I suppose under these circumstances, curiosity killed the cat.

Maybe I am just one of those people who dont ask my single friends of their relationship status, the childless couple on having kids or those with one child on having more. Understand your audience before you start shooting those questions. If a person has given much thought on a decision, try to respect it. It doesn’t look good on you to be asking sensitive matters when your life is more screwed up than others.

I am getting too old for this. I can either reply a remark sarcastically or be ignorant. I think the latter is a better option as it saves my energy to do other interesting things. I foresee more questions arise in future but what the heck. I am sure I can create an invisible shield to steer away those arrows.

On a lighter note, I found a nice coat to keep myself warm during this brutal winter.
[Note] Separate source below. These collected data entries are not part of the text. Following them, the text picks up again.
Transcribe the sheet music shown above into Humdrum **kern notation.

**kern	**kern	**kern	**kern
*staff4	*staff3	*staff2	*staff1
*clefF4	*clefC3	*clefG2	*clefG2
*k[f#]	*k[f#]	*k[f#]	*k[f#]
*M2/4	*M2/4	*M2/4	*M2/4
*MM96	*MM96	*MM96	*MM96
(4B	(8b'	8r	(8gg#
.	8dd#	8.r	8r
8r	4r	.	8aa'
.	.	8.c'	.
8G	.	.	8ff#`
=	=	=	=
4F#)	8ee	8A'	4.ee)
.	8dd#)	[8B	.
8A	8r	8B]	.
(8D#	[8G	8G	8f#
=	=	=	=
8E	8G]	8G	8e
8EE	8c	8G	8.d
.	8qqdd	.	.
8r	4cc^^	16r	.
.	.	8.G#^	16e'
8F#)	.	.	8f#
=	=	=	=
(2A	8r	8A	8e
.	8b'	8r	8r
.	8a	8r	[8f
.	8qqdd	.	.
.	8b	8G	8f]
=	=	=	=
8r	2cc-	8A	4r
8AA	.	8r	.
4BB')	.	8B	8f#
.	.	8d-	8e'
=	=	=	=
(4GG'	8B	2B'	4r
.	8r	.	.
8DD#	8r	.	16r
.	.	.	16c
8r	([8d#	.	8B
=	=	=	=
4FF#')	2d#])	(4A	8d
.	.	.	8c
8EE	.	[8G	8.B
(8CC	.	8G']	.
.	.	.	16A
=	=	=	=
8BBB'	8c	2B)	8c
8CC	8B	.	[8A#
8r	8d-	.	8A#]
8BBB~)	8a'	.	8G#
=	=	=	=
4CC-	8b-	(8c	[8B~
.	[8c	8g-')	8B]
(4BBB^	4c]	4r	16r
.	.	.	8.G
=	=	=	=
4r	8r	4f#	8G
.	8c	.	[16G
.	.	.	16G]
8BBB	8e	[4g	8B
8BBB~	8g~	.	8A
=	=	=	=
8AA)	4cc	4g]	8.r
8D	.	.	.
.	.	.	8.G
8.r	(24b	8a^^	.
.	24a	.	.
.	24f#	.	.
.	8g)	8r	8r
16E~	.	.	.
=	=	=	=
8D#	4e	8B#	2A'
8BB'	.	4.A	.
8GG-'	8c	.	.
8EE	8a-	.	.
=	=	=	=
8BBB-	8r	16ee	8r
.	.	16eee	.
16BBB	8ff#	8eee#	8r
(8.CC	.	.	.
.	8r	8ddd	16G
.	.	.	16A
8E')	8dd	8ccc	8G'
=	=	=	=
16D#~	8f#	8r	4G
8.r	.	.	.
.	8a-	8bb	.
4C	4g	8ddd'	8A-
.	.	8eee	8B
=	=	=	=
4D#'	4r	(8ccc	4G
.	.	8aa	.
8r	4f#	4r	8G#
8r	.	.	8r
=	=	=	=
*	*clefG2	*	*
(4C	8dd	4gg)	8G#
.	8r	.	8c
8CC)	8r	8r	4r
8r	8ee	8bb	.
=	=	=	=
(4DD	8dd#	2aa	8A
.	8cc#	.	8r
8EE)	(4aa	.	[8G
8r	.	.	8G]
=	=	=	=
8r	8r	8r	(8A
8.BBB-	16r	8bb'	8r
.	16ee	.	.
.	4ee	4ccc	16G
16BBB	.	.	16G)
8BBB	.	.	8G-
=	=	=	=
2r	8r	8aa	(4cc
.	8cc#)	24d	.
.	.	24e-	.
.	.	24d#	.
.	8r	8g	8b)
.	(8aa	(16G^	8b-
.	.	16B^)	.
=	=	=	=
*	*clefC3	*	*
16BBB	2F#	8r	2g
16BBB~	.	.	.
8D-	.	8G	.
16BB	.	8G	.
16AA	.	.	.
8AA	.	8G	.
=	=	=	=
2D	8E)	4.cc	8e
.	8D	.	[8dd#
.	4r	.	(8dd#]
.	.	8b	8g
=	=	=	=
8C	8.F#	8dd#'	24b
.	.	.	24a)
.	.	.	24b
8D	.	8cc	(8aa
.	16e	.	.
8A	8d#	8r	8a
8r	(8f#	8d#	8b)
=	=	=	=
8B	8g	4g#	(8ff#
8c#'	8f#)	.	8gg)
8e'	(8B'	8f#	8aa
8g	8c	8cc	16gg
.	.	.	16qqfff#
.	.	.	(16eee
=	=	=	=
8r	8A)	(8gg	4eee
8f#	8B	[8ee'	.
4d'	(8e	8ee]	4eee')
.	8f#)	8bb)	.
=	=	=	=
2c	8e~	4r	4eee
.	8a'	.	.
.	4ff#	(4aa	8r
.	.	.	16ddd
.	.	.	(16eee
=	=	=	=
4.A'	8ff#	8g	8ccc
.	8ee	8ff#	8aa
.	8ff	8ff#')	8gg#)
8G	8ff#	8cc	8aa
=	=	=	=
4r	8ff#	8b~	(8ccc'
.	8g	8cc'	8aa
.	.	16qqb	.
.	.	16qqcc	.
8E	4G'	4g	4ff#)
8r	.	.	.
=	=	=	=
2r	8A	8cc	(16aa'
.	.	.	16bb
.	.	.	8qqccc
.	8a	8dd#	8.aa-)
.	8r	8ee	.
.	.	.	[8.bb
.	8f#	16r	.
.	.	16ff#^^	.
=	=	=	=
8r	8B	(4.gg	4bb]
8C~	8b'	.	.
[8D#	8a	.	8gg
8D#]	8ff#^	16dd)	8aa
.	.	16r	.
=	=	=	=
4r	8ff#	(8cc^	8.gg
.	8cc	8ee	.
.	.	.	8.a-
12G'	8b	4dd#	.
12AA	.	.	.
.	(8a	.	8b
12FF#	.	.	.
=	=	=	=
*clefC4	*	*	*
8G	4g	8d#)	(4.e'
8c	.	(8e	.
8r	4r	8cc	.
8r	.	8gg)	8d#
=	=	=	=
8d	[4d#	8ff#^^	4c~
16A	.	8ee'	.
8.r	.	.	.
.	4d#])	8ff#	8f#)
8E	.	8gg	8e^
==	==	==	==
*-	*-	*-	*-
My existing jacket has a torn and since I'm unsure when I can escape from this miserable weather, I better equip myself with proper attire. Upon googling, I realised it was a runway collection. Not bad, huh?


Fall 2009 runway collection by E Tahari

Sunday, January 03, 2010

New Year ramblings

I’ve drafted a few posts but they weren’t good enough to be published. Nothing interesting has caught my attention or worthy enough to dwell into. When other people went out to see the fireworks wherever they were on New Year’s eve, we spent the night watching Jack Sparrow on the telly and went to bed soon after. Staying up for countdown no longer appeals, especially not with this weather. We rather spend the night cuddled under our duvet.

The year also promises new tv series which includes The Vampire Diaries, new season of NCIS and CSI NY. I hope TVD is better than True Blood. I tried watching it (TB) but somehow I lost the plot half way. Maybe seasoned vampires are not my thing.

There is also a new movie which I am keen to see, Percy Jackson: The Lightning Thief. It is based on a book and has something to do with Greek mythology, my kind of thing. *grins* The young lady doesn’t understand why I am eager to watch as she thinks it’s scary. I think Medusa played by Uma Thurman has put her off from watching. The snakes on her head look pretty damn good.

Resolutions wise, nothing in particular in my list. I just want to get our paperwork sorted so that we can move closer to the other half. I am also looking forward to the much needed career break. After ten and a half years in this profession, it is wise to slow down and spend time with my loved ones. It seems a few of my friends would like to do the same, one of them intends to enjoy the World Cup. I suppose when we have the luxury to leave our profession and enjoy the moment, why not give it a go.

Anyway, I hope the year will bring wonderful things to you and whatever you seek or wish for, it will come true. Let’s take a stroll into the year, shall we?